Interestingly, hnRNP A2 and TRF2 are both present at higher than background levels in APBs. These intranuclear domains, which contain extrachromosomal telomeric DNA and telomere-specific binding proteins together with PML proteins, are specific for ALT-positive cell lines (11
). Their function is unknown, but it has been proposed that they might be depots of telomeric DNA and associated proteins required for ALT, or function as platforms for the ALT process. Telomeric DNA is not associated with the PML bodies of telomerase-positive cell lines and it is absent from many PML bodies within ALT cell nuclei, i.e. APBs are a subset of the PML bodies in ALT cells. The presence of hnRNP A2 in APBs (but not in PML bodies that do not contain telomeric DNA) suggests that telomeric chromatin is sufficient for the localization of hnRNP A2, and that hTR and telomerase activity are not required. hnRNP A2 was not present in every APB, consistent with the possibility that some aspect of the state of the telomeric chromatin is responsible for hnRNP A2 localization. It will be of interest to determine whether there are interactions among the hnRNPs and other proteins, such as Pot1 (51
), that protect the telomere ends from degradation.

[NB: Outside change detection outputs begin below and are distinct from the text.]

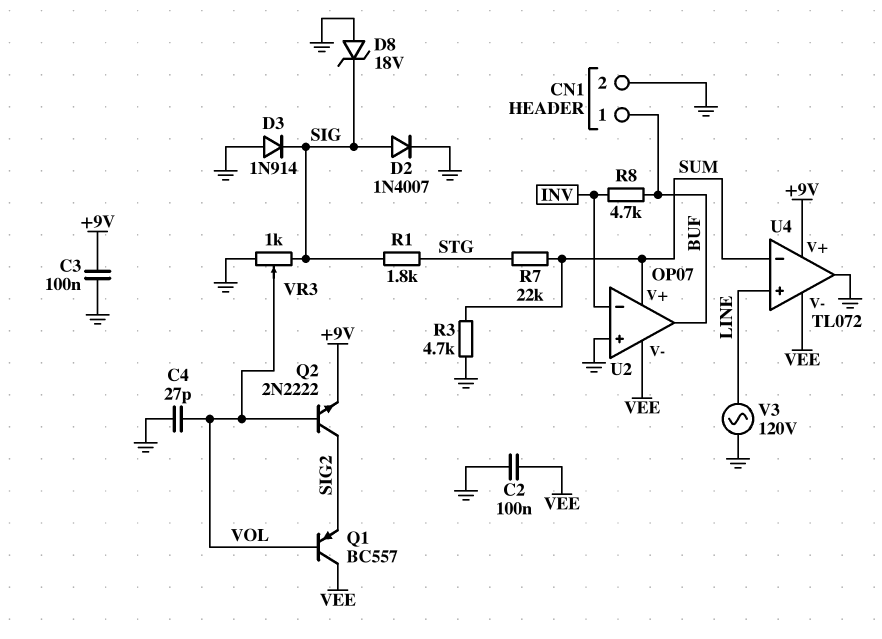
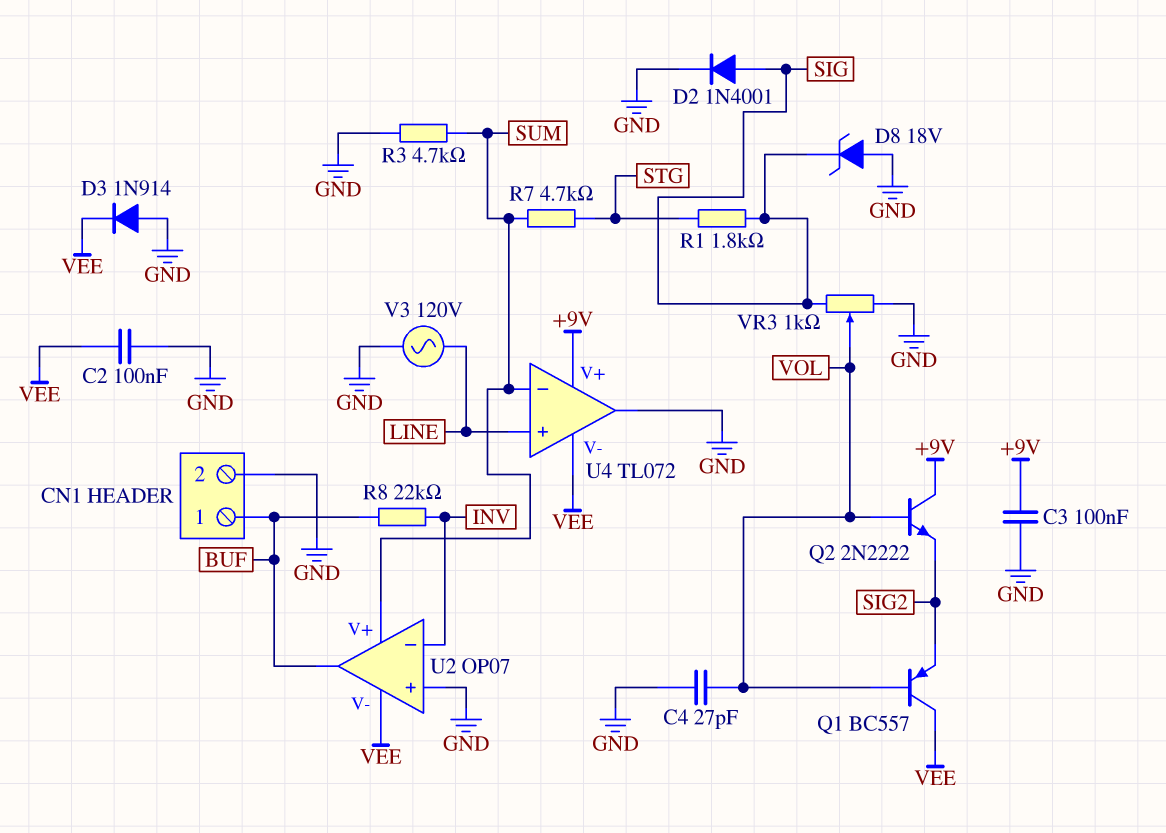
D2: diode 1N4007 (A SIG, K GND) -> diode 1N4001 (A SIG, K GND)
D3: diode 1N914 (A GND, K SIG) -> diode 1N914 (A GND, K VEE)
Q2: NPN 2N2222 (B VOL, C SIG2, E +9V) -> NPN 2N2222 (B VOL, C +9V, E SIG2)
R7: 22k (STG, SUM) -> 4.7k (STG, SUM)
R8: 4.7k (BUF, INV) -> 22k (BUF, INV)

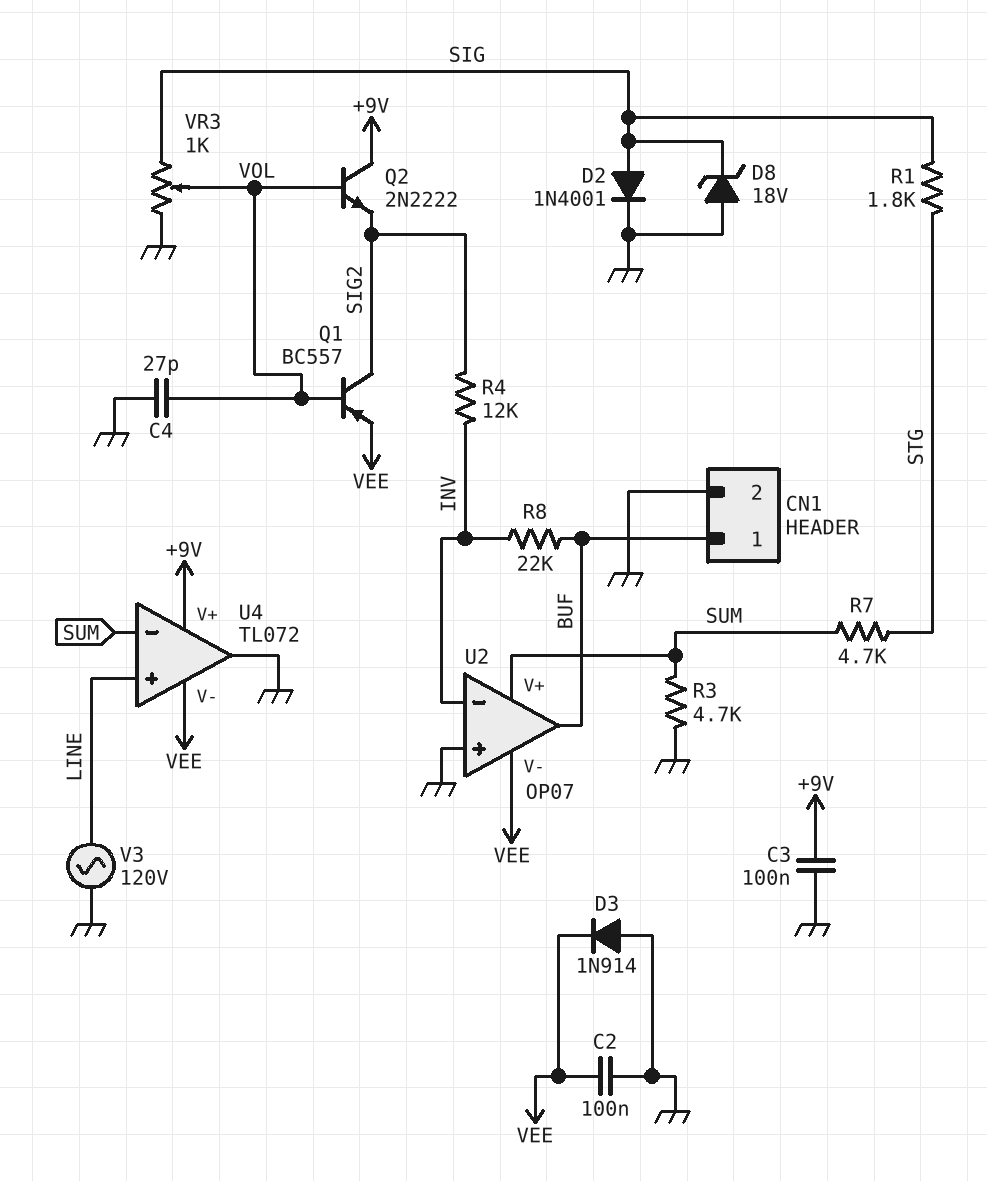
Q1: PNP BC557 (B VOL, C VEE, E SIG2) -> PNP BC557 (B VOL, C SIG2, E VEE)
R4: none -> 12k (INV, SIG2)

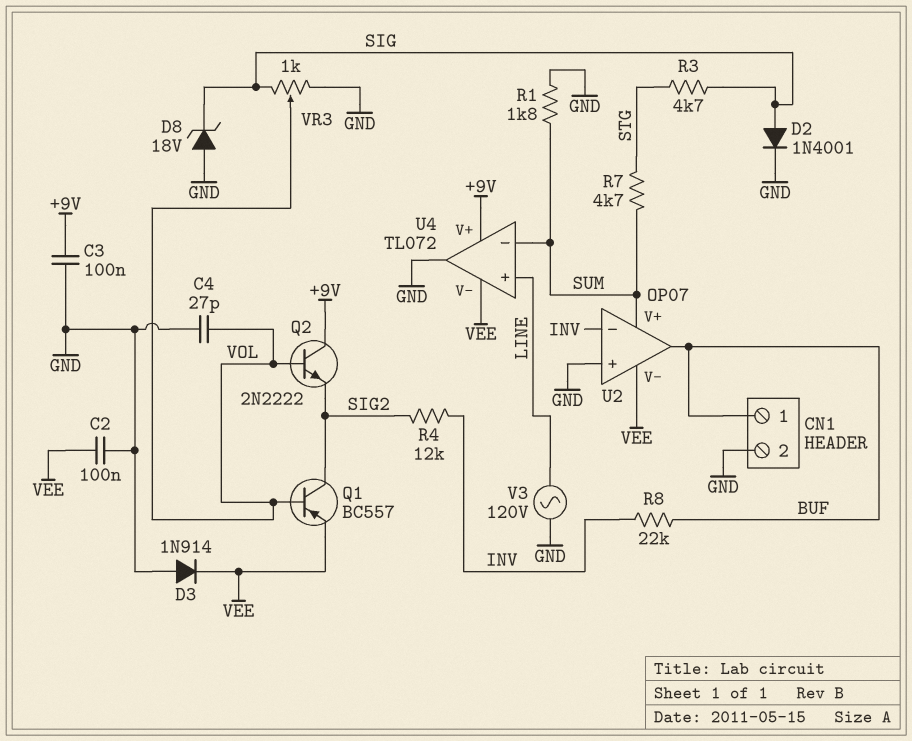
R1: 1.8k (SIG, STG) -> 1.8k (GND, SUM)
R3: 4.7k (GND, SUM) -> 4.7k (SIG, STG)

In conclusion, from our studies it is evident that hnRNP A2 binds in a complex fashion to ssDNA and ssRNA. We found that rat brain hnRNP A2 has two sites for binding oligonucleotides. One binds oligodeoxyribonucleotides in preference to oligoribonucleotides and shows little discrimination between diverse sequences. The second, which requires both RRMs, has been shown to bind to sequences defined by the consensus sequence N(A,C,T)(C,T)(A,T)(A,G)G(C,G,T)(A,T)NNN: this sequence encompasses the telomeric repeat sequence. In addition, the template-containing segment of telomerase RNA binds to RRM1, raising the possibility that it completes with the ssDNA telomeric repeat for the hnRNP A2 sequence-specific site. As the G-rich overhanging strand lengthens, it may compete more effectively with telomerase RNA for binding to RRM1, displacing the RNA and thus limiting the telomerase-mediated strand extension. Although hnRNP A2 binds telomerase RNA, the preferential localization of hnRNP A2 with TRF2 in APBs suggests that telomerase is not needed for association with telomeric DNA. Combined with our in vitro binding data, the localization in APBs suggests an important role for this protein in telomere maintenance.